In the last five minutes of the interview, of the panel members asked, "Why are you so interested in autism? Your volunteer work and conference presentations are all about autism."
Until that moment, the conversation had been about language instruction and technology. The position, though a university teaching and research post, is not focused on special education. The university, respected as a science and technology institution, is looking to expand its language arts programs via various technologies such as online courses and podcasts.
I had not considered or rehearsed any questions about autism. In my nervous state, I said something I had only stated in one other job interview: "I am diagnosed with high-functioning autism."
I was asked to explain, since I didn't seem "autistic" during the interview. I don't believe I said a lot, but I might have. I know I explained that I was diagnosed mentally retarded at birth and have used both behavioral and occupational / physical therapy to adapt to school and workplace settings. Then, I seem to recall "freezing" and there was an awkward silence.
"At least you're in good company. Like Zuckerberg. He's autistic, isn't he?"
Thankfully, the panel discussed Mark Zuckerberg without my input. I don't believe he was ever mistaken for mentally retarded or sent to educational resource specialists. Maybe he was, but I'm not that interested in his life. No, I don't plan to see the movie, either.
I couldn't make out everything the panel discussed. The interview ended on the topic of autism, which was awkward.
Anyone researching me online would have located my blogs, my websites, and my C.V. (long academic résumé). It isn't hard to learn about me, admittedly.
Disclosure is important if there is a chance any impairment might affect the workplace. I understand that and I do mark "disabled" when forms ask. It's hard to hide the paralysis on a bad day, but most days no one would ever notice limited movement in one arm. My limp also varies. But the autism? That's never "visible" until something goes horribly wrong. People just assume I'm a little preoccupied, like most "geeks" they've met.

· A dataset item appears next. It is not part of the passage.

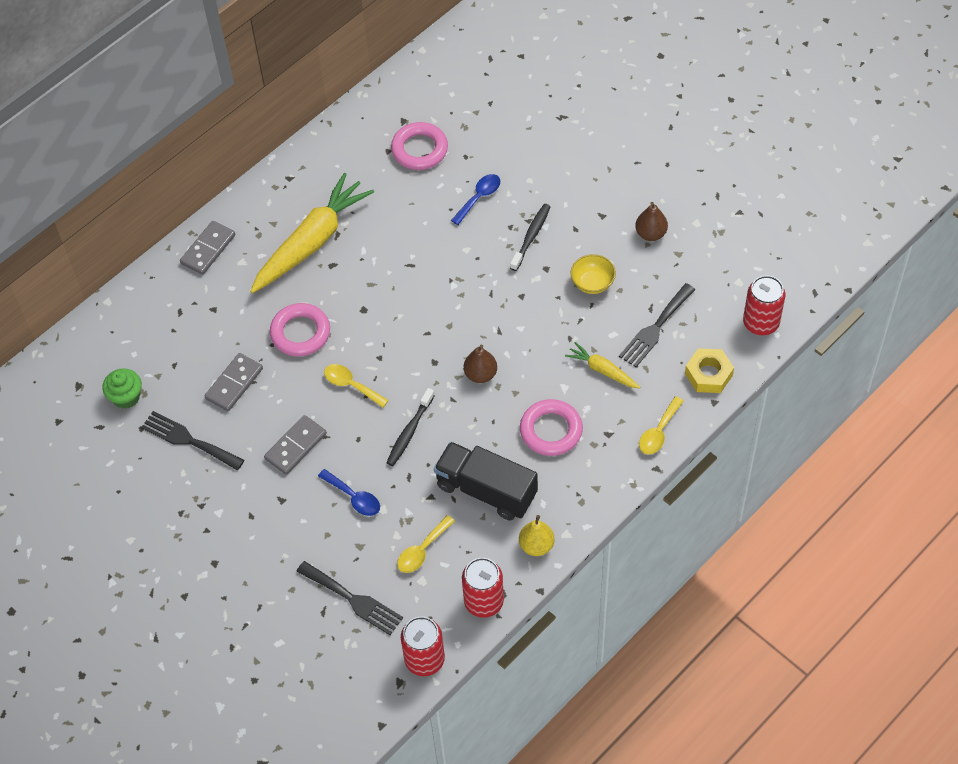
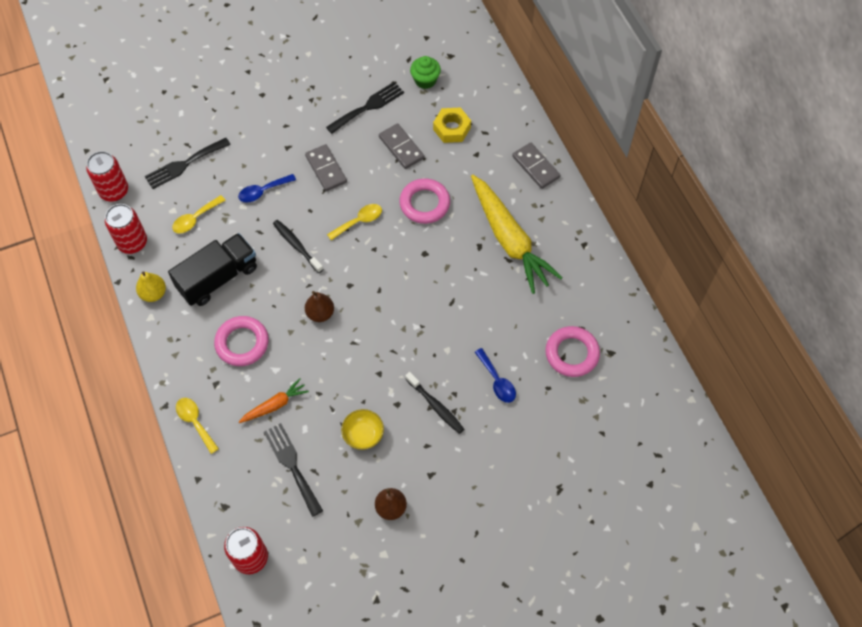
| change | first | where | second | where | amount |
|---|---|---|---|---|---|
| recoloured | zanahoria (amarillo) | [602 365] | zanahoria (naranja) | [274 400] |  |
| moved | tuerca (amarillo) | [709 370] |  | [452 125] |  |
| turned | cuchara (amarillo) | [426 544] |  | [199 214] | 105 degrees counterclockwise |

I don't know, and might never know, how my disclosure affected the hiring committee's discussions. I know it wasn't expected. I do recognize that the silence wasn't like the previous 25 minutes. Maybe it isn't a big deal. It just caused me a bit of stress. Make that a lot of stress.
The only place where my disabilities have been a true "handicap" is at the university during my doctoral program.
I managed the master's with only one glitch along the way, dealing with an "acting" requirement for a theatre history class. I can't act, apparently. My memory of the lines was scrambled and my delivery was monotone. Big surprise, right? That's not the sort of glitch that leaves anyone traumatized, though.
But, the doctoral program, as I have written here repeatedly, was bad. Very bad. The kind of bad that still gives me literal nightmares and causes physical distress when I'm near campus. It's one reason I want to move away from where we live -- which is too close to campus.
Now, during an interview with a university I have mentioned being diagnosed autistic. Will the hiring committee be as apprehensive and afraid of me as some professors here were? That's my concern.
Disclosure wouldn't concern me as much if I were applying for a post related specifically to special education and language arts. This, however, is a technical position with potential administrative duties. I hope those final five minutes weren't costly.